ESRogs 20 Jul 2020 5:54 UTC
5 points
0
One point is that, while here we’re doing ε-exploration, there are ways to do better, such that the rate at which you explore is density zero, such that you explore less and less for large n
Was wondering about this as I was reading. Can I just have ε be $1 / 2^{n}$ ? Does that cause ε to shrink too fast s.t. that I don’t actually explore?
In general, what are the limits on how fast ε can shrink, and how does that depend on program complexity, or the number of output options?
- Charlie Steiner 20 Jul 2020 9:44 UTC
  6 points
  0
  Parent
  From a logic perspective you’d think any epsilon>0 would be enough to rule out the “conditioning on a falsehood” problem. But I second your question, because Scott makes it sound like there’s some sampling process going on that might actually need to do the thing. Which is weird—I thought the sampling part of logical inductors was about sampling polynomial-time proofs, which don’t seem like they should depend much on epsilon.
- Scott Garrabrant 21 Jul 2020 18:24 UTC
  5 points
  0
  Parent
  Having $ε$ be $1 / 2^{n}$ won’t work.
  Surprisingly, having $ε$ go to 0 at any quickly computably rate won’t work. For example, if $ε = 1 / n$ you could imagine having a logical induction built out of a collection of traders where one trader has almost all the money and says that on days of the form $A (m)$ , utility conditioned on going left is 0 (where $A$ is a fast growing function). Then, you have a second trader that forces the probability on day $A (m)$ of the statement that the agent goes left to be slightly higher that $1 / A (m)$ . Finally, you have a third trader that forces the expected utility conditioned on right to be very slightly above 0 on days of the form $A (m)$ .
  The first trader never loses money, since the condition is never met. The second trader only loses a bounded amount of money, since it is forcing the probability of a sentence that will be false to be very small. The third trader similarly only loses a bounded amount of money. The exploration clause will never trigger, and the agent will never go left on any day of the form $1 / A (m)$ .

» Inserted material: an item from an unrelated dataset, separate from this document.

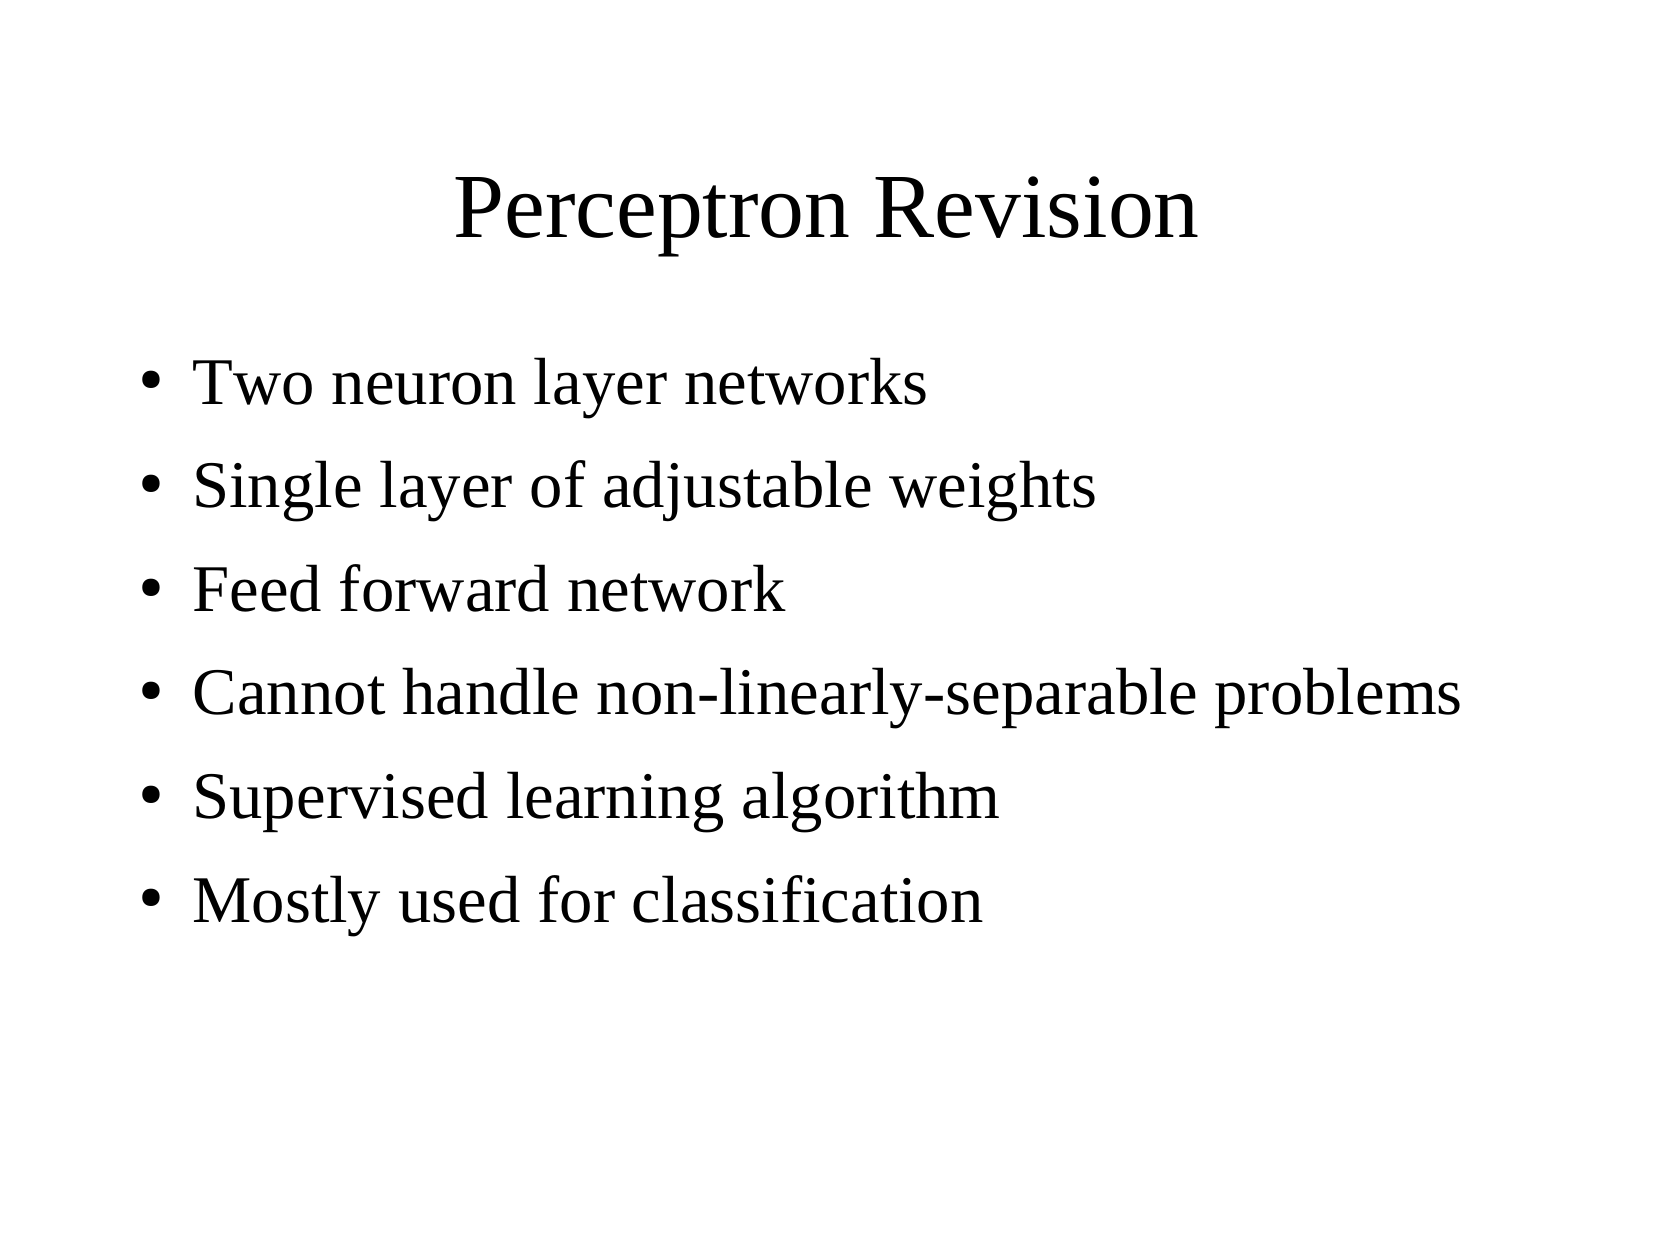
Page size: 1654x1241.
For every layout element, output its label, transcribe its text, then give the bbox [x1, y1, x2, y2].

list Two neuron layer networks Single layer of adjustable weights Feed forward network Cannot handle non-linearly-separable problems Supervised learning algorithm Mostly used for classification [121, 344, 1534, 1127]
title Perceptron Revision [121, 102, 1534, 311]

  The issue here is that we need to not only explore infinitely often, we need to explore infinitely often on all simple subsets of days, if the probability goes to 0 slowly, you can just look at a subset of days that is sufficiently sparse.
  There are ways around this that allow us to make a logical induction agent that explores with destiny 0 (meaning that the limit as $N$ goes to infinity of the proportion of days $n < N$ that the agent explores is 0). This is done by explicitly exploring infinitely often on every quickly computable subset of days, while still having the probability of exploring go to 0.